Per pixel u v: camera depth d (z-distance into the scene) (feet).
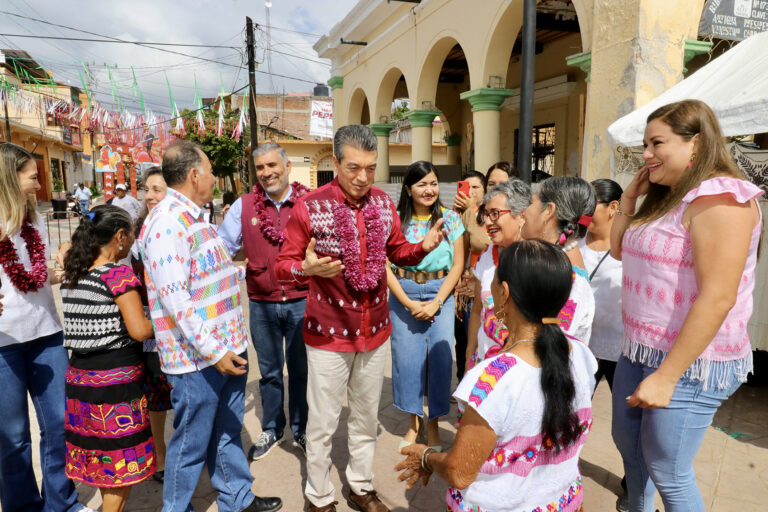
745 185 5.08
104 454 7.37
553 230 6.42
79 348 7.22
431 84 33.14
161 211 7.09
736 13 17.71
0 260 7.47
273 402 10.82
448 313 10.40
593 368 4.83
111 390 7.29
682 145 5.59
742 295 5.67
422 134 33.99
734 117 11.00
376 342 8.06
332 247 7.61
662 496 6.09
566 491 4.75
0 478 7.88
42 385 8.15
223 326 7.53
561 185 6.35
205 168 7.65
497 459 4.44
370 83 41.60
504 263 4.58
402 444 10.89
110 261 7.77
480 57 26.37
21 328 7.69
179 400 7.39
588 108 18.95
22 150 7.85
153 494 9.35
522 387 4.29
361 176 7.36
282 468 10.17
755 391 13.44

====

With pictures excluded, the data must be transcribed in full and to the letter.

Per pixel u v: camera depth d (z-distance into the scene) (feet).
745 185 5.08
104 454 7.37
553 230 6.42
79 348 7.22
431 84 33.14
161 211 7.09
736 13 17.71
0 260 7.47
273 402 10.82
448 313 10.40
593 368 4.83
111 390 7.29
682 145 5.59
742 295 5.67
422 134 33.99
734 117 11.00
376 342 8.06
332 247 7.61
662 496 6.09
566 491 4.75
0 478 7.88
42 385 8.15
223 326 7.53
561 185 6.35
205 168 7.65
497 459 4.44
370 83 41.60
504 263 4.58
402 444 10.89
110 261 7.77
480 57 26.37
21 328 7.69
179 400 7.39
588 108 18.95
22 150 7.85
153 494 9.35
522 387 4.29
361 176 7.36
282 468 10.17
755 391 13.44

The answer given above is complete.